Л ю б а. Колодец кому-то не понравился?

С а б у н о в. Мне не понравился. (Грозно.) А ну, смотри мне в глаза.

Л ю б а (тихо). О чем вы, батя?

С а б у н о в. Отвечай. Знаешь, о чем люди болтают?


Люба молчит.


Поняла? Еще отвечай. Правду они говорят или нет?!

Л ю б а. Правду. Да не ту, что думаете вы. У меня по-серьезному.

С а б у н о в. Да ты что, ополоумела? Где ж серьезность эта, или я ослеп? Ведь он к себе вернется, а ты?.. Витьку взяла, ведь он как внук мне! Сестру воспитываешь — Настьку мою! У тебя был муж. Герой гражданской войны. Железнодорожник! И сама — какого уважения достигла? На тебя смотрят. Первая должна соблюдать. А ты…

Л ю б а. Не смеете так говорить. Не понимаете.

С а б у н о в. Не понимаю?

Л ю б а. Перед людьми мне прятаться нечего. Моя совесть чистая. Коли хотите знать… как жила, так и буду жить!

С а б у н о в. Так и будешь жить? (Ударяет ее по лицу.) Позор!

Л ю б а (рывком отбросила его руку). Не отец вы мне после этого! И не дочь я вам! Не дочь! (Быстро ушла.)

С а б у н о в. Не дочь?.. Не дочь…


Выбегает А л е к с е й, за ним, как буря, Е л и з а в е т а.


Е л и з а в е т а. Я тебе твоего права уступать не позволю! Где подарок? Почему тебя подарком не наградили?

А л е к с е й. Елизаветушка, не хватало. Я ж сам в комиссии, руковожу, понимать должна…

Е л и з а в е т а. Как я на люди покажусь?.. Где мое новое платье? Коли его нет на мне, значит, кто мой муж? Лодырь?

А л е к с е й. Елизаветушка, да кто же не знает меня на станции…

Е л и з а в е т а (наступая на него). Я заставлю тебя! Действуй! Требуй, стучи кулаком, напирай, грози, доказывай, во все места жалуйся, на все корки разделывай, всех начальников пуши, пусть знают, пусть, что ты в праве своем…


На ее выкрики показывается Л ю б а; Сабунов, как только она вышла, уходит.


А л е к с е й. Елизаветушка…

Е л и з а в е т а. Не перечь!


Появились В а с и л и й И в а н о в и ч и К о с т я.

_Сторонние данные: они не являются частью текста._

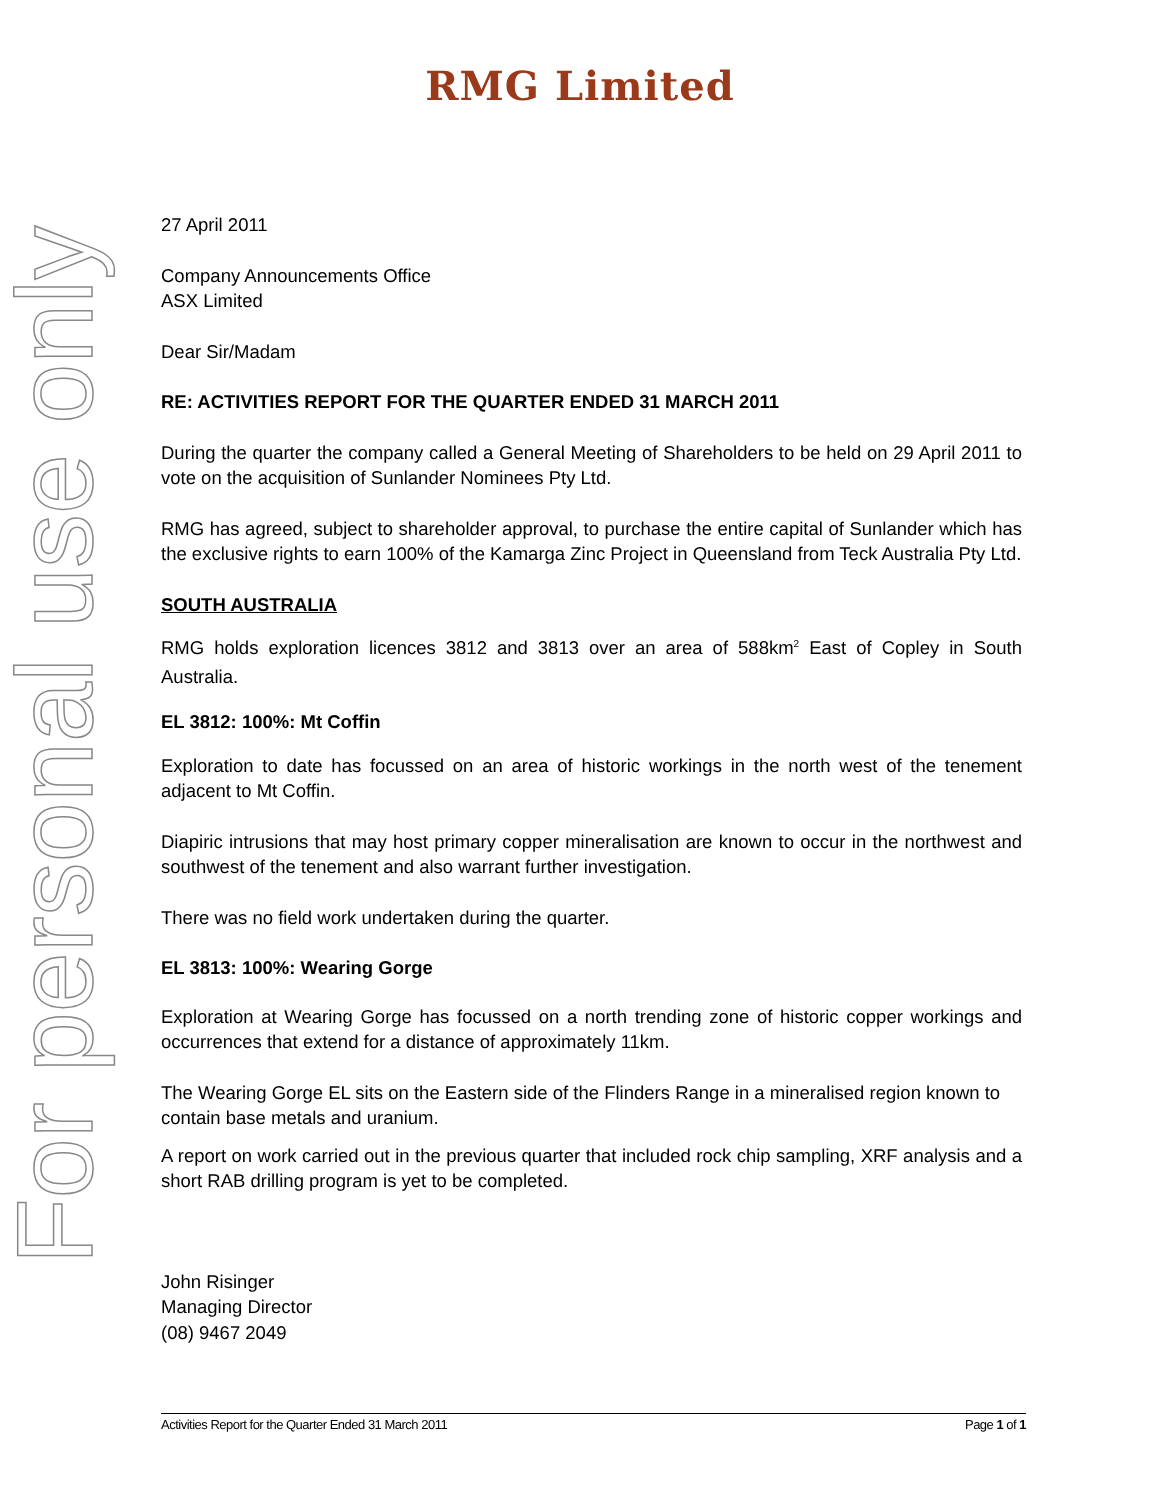RMG Limited
For personal use only
27 April 2011
Company Announcements Office
ASX Limited
Dear Sir/Madam
RE: ACTIVITIES REPORT FOR THE QUARTER ENDED 31 MARCH 2011
During the quarter the company called a General Meeting of Shareholders to be held on 29 April 2011 to vote on the acquisition of Sunlander Nominees Pty Ltd.
RMG has agreed, subject to shareholder approval, to purchase the entire capital of Sunlander which has the exclusive rights to earn 100% of the Kamarga Zinc Project in Queensland from Teck Australia Pty Ltd.
SOUTH AUSTRALIA
RMG holds exploration licences 3812 and 3813 over an area of 588km<sup>2</sup> East of Copley in South Australia.
EL 3812: 100%: Mt Coffin
Exploration to date has focussed on an area of historic workings in the north west of the tenement adjacent to Mt Coffin.
Diapiric intrusions that may host primary copper mineralisation are known to occur in the northwest and southwest of the tenement and also warrant further investigation.
There was no field work undertaken during the quarter.
EL 3813: 100%: Wearing Gorge
Exploration at Wearing Gorge has focussed on a north trending zone of historic copper workings and occurrences that extend for a distance of approximately 11km.
The Wearing Gorge EL sits on the Eastern side of the Flinders Range in a mineralised region known to contain base metals and uranium.
A report on work carried out in the previous quarter that included rock chip sampling, XRF analysis and a short RAB drilling program is yet to be completed.
John Risinger
Managing Director
(08) 9467 2049
Activities Report for the Quarter Ended 31 March 2011 Page 1 of 1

В а с и л и й И в а н о в и ч. Расшумелись невесть с чего, а я вам газетку дюже интересную принес…

Е л и з а в е т а (запнувшись). А?

В а с и л и й И в а н о в и ч. Между прочим, про ваши станционные огороды написано.

Е л и з а в е т а. А ваше какое дело? А вы кто такой тут, чтобы встревать?

В а с и л и й И в а н о в и ч. Я скажу, соседи все-таки. Вы слушайте, слушайте. (Читает.) «Огороды в настоящий момент — важнейший участок для улучшения жизни трудящихся, а многие недооценивают и, рассчитывая на чужой труд, относятся к работе на общественных огородах халатно». Понимаете?

Е л и з а в е т а (упавшим голосом). Ну?


Люба, улыбнувшись, посмотрела на Василия Ивановича.


В а с и л и й И в а н о в и ч (выдержав паузу и повышая голос). «Тем более надо отметить работу женщин нашей станции, которые образцово провели весенние посевы».

Е л и з а в е т а (расплываясь от удовольствия). Они напишут! Я Ганьку Винчугову разве что лопатой не подгоняла…

В а с и л и й И в а н о в и ч. Уж не знаю как, а пишут вот что: «Бригада во главе с женой нашего передового диспетчера товарища А. Сабунова показала пример…»

Е л и з а в е т а. Неужто так и написано?

В а с и л и й И в а н о в и ч. Возьмите, почитайте сами…

Е л и з а в е т а. И возьму. Давайте, что ли. (Берет газету.) Леша, пойдем, а то еще опять кричать начнут.


Уходит с Алексеем, который оглядывается и весело подмигивает Василию Ивановичу.


В а с и л и й И в а н о в и ч (Елизавете вслед). Голову под кран не забудьте, голову. Очень помогает от прилива крови.


Алексей и Елизавета ушли.


К о с т я. Ведь вот из-за тряпки на какой крик способна. Оттого, что сидит и ничего, кроме своего носа, не видит.

Л ю б а. Снаружи, может быть, и так. Народ у нас простой, иной раз даже грубый, это правда. Жизнь трудная.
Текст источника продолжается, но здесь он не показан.